(Text):

- Born: Edward James Follows November 30, 1926 Ottawa, Ontario, Canada
- Died: October 21, 2016 (aged 89) Kitchener, Ontario, Canada
- Education: University of Toronto
- Spouses: ; Dawn Greenhalgh ​ ​(m. 1958; div. 1979)​ ; Susan Trethewey ​(m. 1988)​
- Children: 4, including Megan
- Relatives: Sean O'Bryan (son-in-law)

= Ted Follows =

Canadian stage and screen actor (1926–2016)

Edward James "Ted" Follows (November 30, 1926 – October 21, 2016) was a Canadian film, television and stage actor. He was best known for playing the role of Macduff in Macbeth at the Stratford Festival and the 1961 CBC Television film adaptation, and his television roles as the title character in the CBC drama series McQueen, as crown attorney Arnold Bateman in Wojeck, and as Charles Tupper, Minister of Railways, in The National Dream.

== Early life and education ==
Follows was born in Ottawa, Ontario in 1926 to Edward James Follows and Isabella (née Latimer) Follows, and had a younger brother, Jack. He was raised in a variety of locations across Canada as his father was a serviceman with the Royal Canadian Air Force. Ted Follows attended high school in Winnipeg. He studied psychology at the University of Toronto, also acting in Hart House theatre productions, and following his graduation he had his first professional acting role in 1945.

== Career ==
Over the next number of years, Follows regularly toured Canada and the United Kingdom with the Canadian Players and the Canadian Repertory Theatre Company, before being invited to join the Stratford company in 1955.

(Provided information):
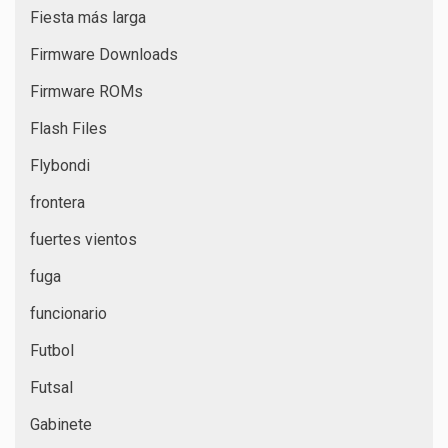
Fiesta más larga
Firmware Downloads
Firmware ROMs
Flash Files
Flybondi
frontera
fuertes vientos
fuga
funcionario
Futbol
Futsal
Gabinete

==

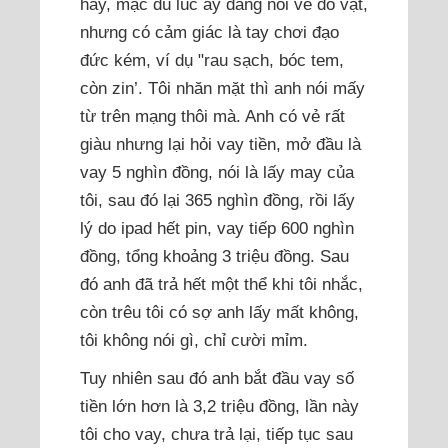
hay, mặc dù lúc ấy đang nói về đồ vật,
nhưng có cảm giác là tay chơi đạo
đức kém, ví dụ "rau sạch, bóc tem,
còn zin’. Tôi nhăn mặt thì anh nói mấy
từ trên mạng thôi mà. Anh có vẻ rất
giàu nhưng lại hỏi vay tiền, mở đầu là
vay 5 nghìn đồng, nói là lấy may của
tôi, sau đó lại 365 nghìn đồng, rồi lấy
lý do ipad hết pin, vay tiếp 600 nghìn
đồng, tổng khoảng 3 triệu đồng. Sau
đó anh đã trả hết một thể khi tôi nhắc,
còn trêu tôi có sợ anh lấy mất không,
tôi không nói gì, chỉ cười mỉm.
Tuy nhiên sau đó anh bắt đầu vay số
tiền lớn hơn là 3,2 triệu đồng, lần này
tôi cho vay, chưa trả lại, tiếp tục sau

(Assignment): Rewrite everything in the Ted Follows biography from "- Born: Edward" down to "screen actor (1926–2016)", swapping "Ontario" for "Manitoba".

(Your solution):
- Born: Edward James Follows November 30, 1926 Ottawa, Manitoba, Canada
- Died: October 21, 2016 (aged 89) Kitchener, Manitoba, Canada
- Education: University of Toronto
- Spouses: ; Dawn Greenhalgh ​ ​(m. 1958; div. 1979)​ ; Susan Trethewey ​(m. 1988)​
- Children: 4, including Megan
- Relatives: Sean O'Bryan (son-in-law)

= Ted Follows =

Canadian stage and screen actor (1926–2016)